"Fugimos do abismo da vida, e fugimos da vida - embora tal seja uma autentica estupidez. Se fugimos da vida, caminhamos para o abismo; se fugimos do abismo, abraçamos o calor frio da vida. E talvez porque somos humanos, voltamos novamente a perder o comboio, e novamente, e novamente - e assim continuamos, e assim caímos, e assim caem connosco. Perdemos quem amamos, perdemos quem odiamos [ódio este que somente demonstra que tais pessoas fazem parte do nosso espelho de vida].
Perdemo-nos - oh, como o comboio já lá vai!" - J. A.

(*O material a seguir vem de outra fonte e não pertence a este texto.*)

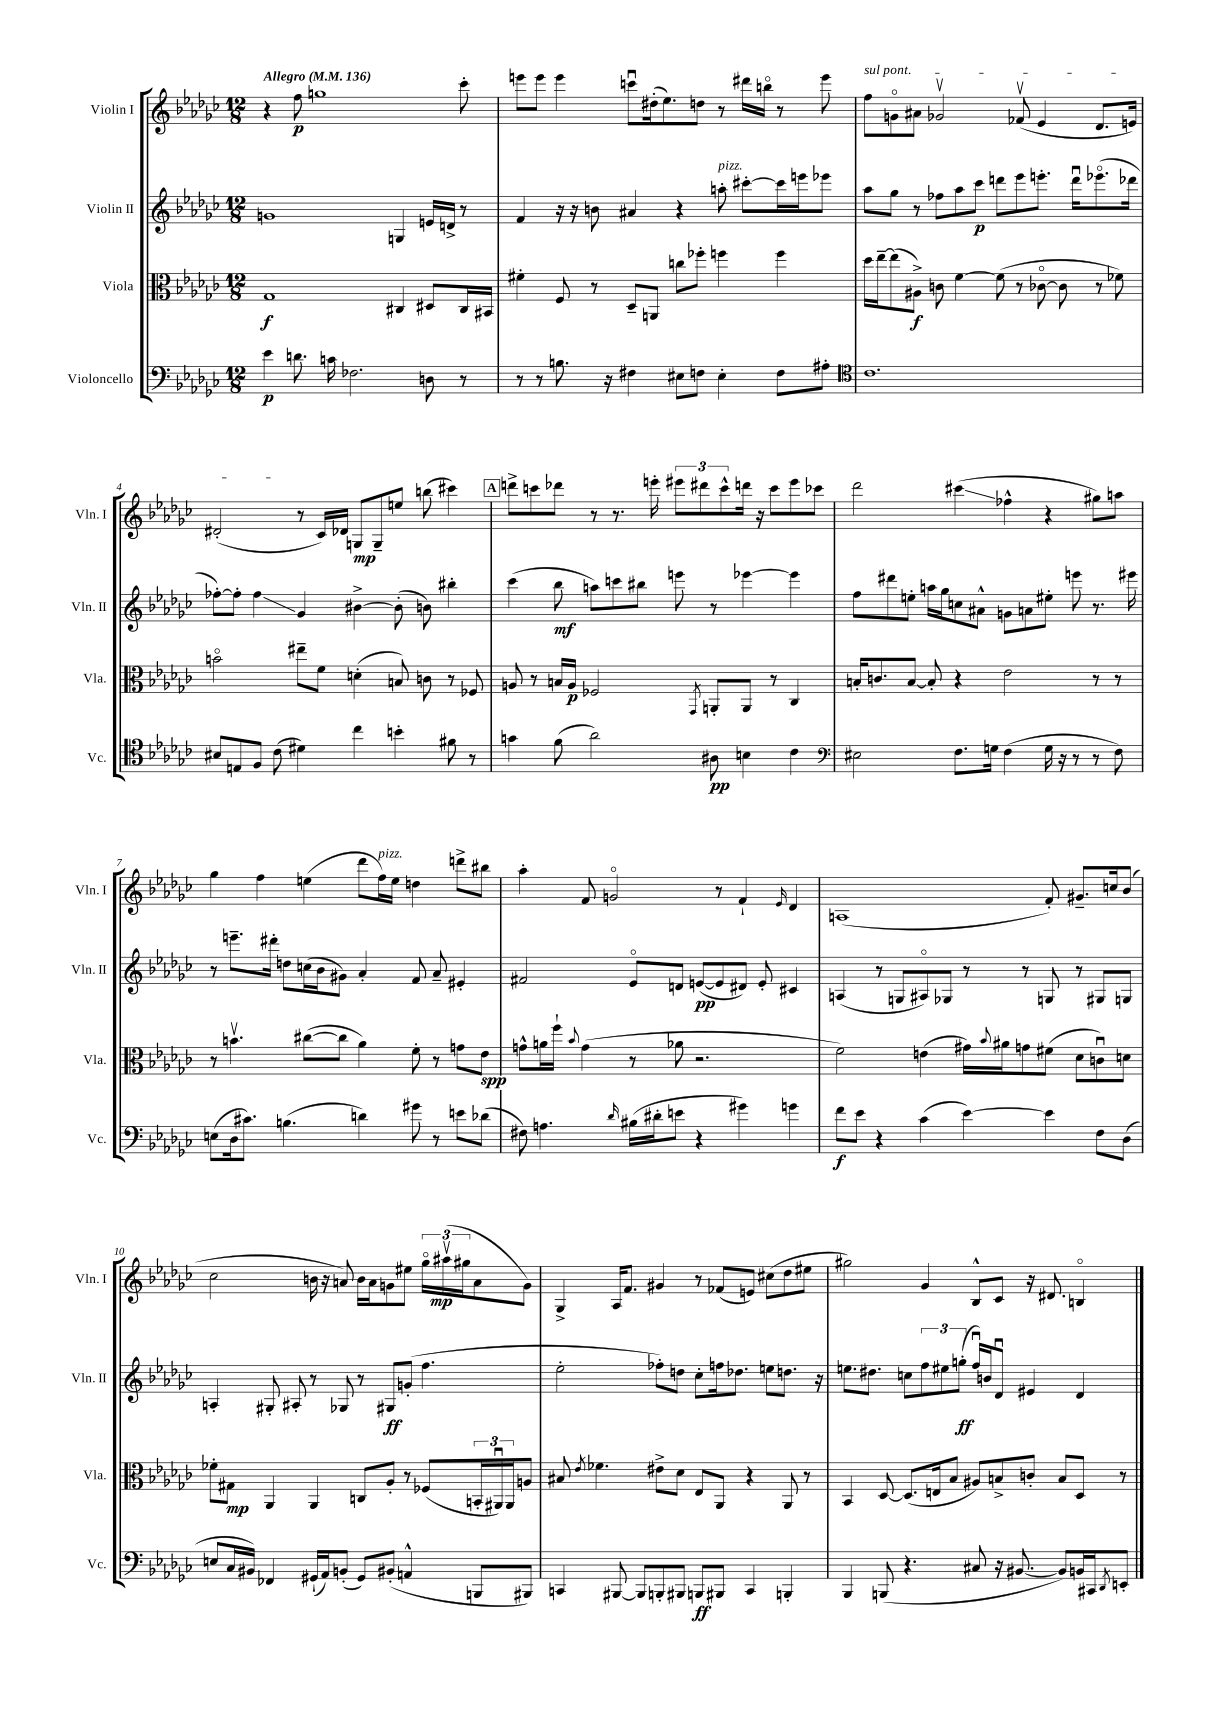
<<
\new StaffGroup <<
\new Staff = "s0" \with { instrumentName = "Violin I" shortInstrumentName = "Vln. I" } {
    \clef treble \key ges \major \numericTimeSignature \time 12/8 \tempo "Allegro" 4 = 136
    r4 f''8\p g''1 ces'''8-. |
    e'''8 e'''8 e'''4 c'''8\downbow dis''16-.( ees''8.) d''8 r8 dis'''16 b''16\flageolet r8 e'''8 |
    \once \override TextSpanner.bound-details.left.text = \markup { \italic "sul pont." } f''8\startTextSpan g'8\flageolet ais'8 ges'2\upbow fes'8\upbow( ees'4 des'8. e'16) |
    dis'2-.\stopTextSpan( r8 ces'16) des'16 g8\mp g8-- e''8 b''8( cis'''4) |
    \mark \markup { \box "A" } d'''8-> c'''8 des'''8 r8 r8. e'''16-. \tuplet 3/2 { eis'''8 dis'''8 c'''8-^ } d'''16 r16 c'''8 eis'''8 ces'''8 |
    des'''2 cis'''4\glissando( fes''4-^ r4 gis''8) a''8 |
    ges''4 f''4 e''4( des'''8 f''16^\markup { \italic "pizz." }) e''16 d''4 d'''8-> bis''8 |
    aes''4-. f'8 g'2\flageolet r8 f'4-! \grace { ees'16 } des'4 |
    a1( f'8-.) gis'8.-- c''16 bes'8( |
    ces''2 b'16 r16 a'8) b'16 a'16 g'8 eis''8 \tuplet 3/2 { ges''16\flageolet ais''16\upbow\mp( gis''16 } a'8 g'8) |
    ges4-> aes16 f'8. gis'4 r8 fes'8( e'8) cis''8( des''8 eis''8 |
    gis''2) ges'4 bes8-^ ces'8 r16 dis'8. b4\flageolet \bar "|." |
}
\new Staff = "s1" \with { instrumentName = "Violin II" shortInstrumentName = "Vln. II" } {
    \clef treble \key ges \major \numericTimeSignature \time 12/8
    g'1 g4 e'16 d'16-> r8 |
    f'4 r16 r16 b'8 ais'4 r4 a''8-.^\markup { \italic "pizz." } cis'''8~-. cis'''16 e'''16 ees'''8 |
    aes''8 ges''8 r8 fes''8 aes''8 ces'''8\p d'''8 ees'''8 e'''8.-. d'''16\downbow ees'''8.\flageolet( des'''16 |
    fes''8~-.) fes''8-. fes''4\glissando ges'4 bis'4~-> bis'8-.( b'8) bis''4-. |
    \mark \markup { \box "A" } ces'''4( bes''8\mf a''8) c'''8 bis''8 e'''8 r8 ees'''4~ ees'''4 |
    f''8 dis'''8 e''8-. a''16 ges''16 c''8 ais'8-^ g'8 a'8 eis''8-. e'''8 r8. eis'''16 |
    r8 e'''8.-- dis'''16-. d''8 c''16( bes'16 gis'8) aes'4-. f'8 aes'8-- eis'4-. |
    fis'2 ees'8\flageolet d'8 e'8~\pp( e'8 dis'8) e'8-. cis'4 |
    a4( r8 g8 ais8\flageolet) ges8 r8 r8 g8 r8 gis8 g8 |
    a4-. gis8-. ais8-. r8 ges8 r8 gis8\ff g'8-.( f''4. |
    ees''2-. fes''8-.) d''8 ces''8-. f''16 des''8. e''8 d''8. r16 |
    e''8. dis''8. c''8 \tuplet 3/2 { f''8 eis''8 g''8-.\ff( } f''16\downbow) b'16 des'8\downbow eis'4 des'4 \bar "|." |
}
\new Staff = "s2" \with { instrumentName = "Viola" shortInstrumentName = "Vla." } {
    \clef alto \key ges \major \numericTimeSignature \time 12/8
    ges1\f cis4 dis8 cis16 bis,16 |
    fis'4-. f8 r8 des8-- a,8 c''8 fes''8-. f''4 f''4 |
    des''16 ees''16~-- ees''8( ais8->\f) c'8 f'4~ f'8( r8 ces'8~\flageolet ces'8 r8 fes'8) |
    b'2\flageolet eis''8-- f'8 d'4-.( b8) c'8 r8 fes8 |
    \mark \markup { \box "A" } a8 r8 b16 a16\p fes2 \acciaccatura { ges,8 } a,8-. a,8 r8 ces4 |
    b16-. c'8. b8~ b8-. r4 ees'2 r8 r8 |
    r8 b'4.\upbow cis''8~( cis''8 aes'4) f'8-. r8 g'8 ees'8\spp |
    g'8-^ a'16 f''16-! \appoggiatura { bes'8 } g'4( r8 aes'8 r2. |
    f'2) e'4( gis'16) \appoggiatura { bes'8 } ais'16 g'8 fis'8( des'8 c'8\downbow) d'8 |
    fes'8-. gis8\mp aes,4 aes,4 c8 aes8-. r8 fes8( \tuplet 3/2 { b,16-. ais,16\downbow) ais,16 } a8 |
    bis8 \acciaccatura { ees'8 } fes'4. eis'8-> des'8 ees8 aes,8 r4 aes,8 r8 |
    bes,4 des8~ des8.( e16 bes8 ais8) b8-> c'8-. b8 des8 r8 \bar "|." |
}
\new Staff = "s3" \with { instrumentName = "Violoncello" shortInstrumentName = "Vc." } {
    \clef bass \key ges \major \numericTimeSignature \time 12/8
    ees'4\p d'8. c'16 fes2. d8 r8 |
    r8 r8 b8. r16 fis4 eis8 f8 eis4-. f8 ais8-. |
    \clef tenor ces'1. |
    bis8 e8 f8 ces'8( dis'4) ces''4 b'4-. fis'8 r8 |
    \mark \markup { \box "A" } g'4 f'8( aes'2) ais8\pp b4 ces'4 |
    \clef bass eis2 f8. g16 f4( g16 r16 r8 r8 f8) |
    e8( des16 cis'8.) b4.( d'4) gis'8 r8 e'8 des'8( |
    fis8) a4. \grace { des'16 } bis16( dis'16-. e'8 r4 gis'4) g'4 |
    f'8\f ees'8 r4 ces'4( ees'4~) ees'4 f8 des8( |
    e8 ces16 bis,16) fes,4 gis,16-!( aes,16) b,8-.( gis,8) bis,8-.( a,4-^ b,,8 bis,,8) |
    c,4 bis,,8~ bis,,8 b,,8-. bis,,8 b,,8\ff bis,,8 c,4 b,,4-. |
    bes,,4 b,,8( r4. cis8 r16 bis,8.~ bis,8) b,16 cis,16 \acciaccatura { des,8 } e,8-. \bar "|." |
}
>>
>>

domingo, 14 de novembro de 2010

Bairro Alto

        A chuva cai, forte, pelo Chiado abaixo, pelo Chiado acima. Subo-o com a mesma vontade que desço as escadas ao sair de casa todos os dias e ao passar pela Brasileira, e ao acenar ao Pessoa, sinto-me num mundo estranho, adulto e adulterado e nem por isto mais ou menos esquisito. Não me reconheço na multidão de lémures até porque me não identifico com eles e o vir para aqui sozinho ao sábado à noite não foi boa ideia, de certeza. À minha volta toda a gente igual, os mesmos rostos, as mesmas roupas, as mesmas conversas processadas, já digeridas, ruminadas e cuspidas por alguém para outros as aproveitarem e todo o degredo do Bairro Alto que tanto me fascina como me repulsa. E passo por ruazinhas e travessas e vielas e o raio que o parta e a cada intersecção já sei o que esperar pois nunca muda; pessoas encostadas a paredes a sugarem as faces uns aos outros, cigarros e charros e merdas do género segurados todos da mesma forma, só porque é fixe, só porque fica bem e garrafas pelo chão e copos na mão e pessoas bêbedas e inconscientes e, muitas vezes, já inconscientes antes de bêbedas a confundir-se com o lixo e o mijo das ruas, nas ruas. O cheiro acre a ruína que se evola de cada sarjeta, de cada paralelo, de cada boca que por ali anda e o monocromatismo de um mundo multicolor de roupas e cinzento de moral. E eu pergunto-me se encaixo ali e chego à conclusão que não, que muito provavelmente não; serei eu ainda do tempo do Passeio Público ou será que esta gente é que está numa fase de Roma decadente, muito à frente num tempo que não consigo (nem quero) divisar, presos a um passado que há muito devia ter sido obliterado? Não sei. Só sei que, se eu fosse José Régio e isto fosse um Cântico Negro, terminaria este…texto? Nota? Coisa? Com um “Não sei para onde vou, sei que não vou por aí”.

1 comentário:

SusanaPacheco disse...

Muitas vezes sinto o mesmo sentimento de estranheza e de "não-pertença", ao passar por esses locais da nossa Lisboa.
Texto muito bonito, com uma bela descrição :) Parabéns!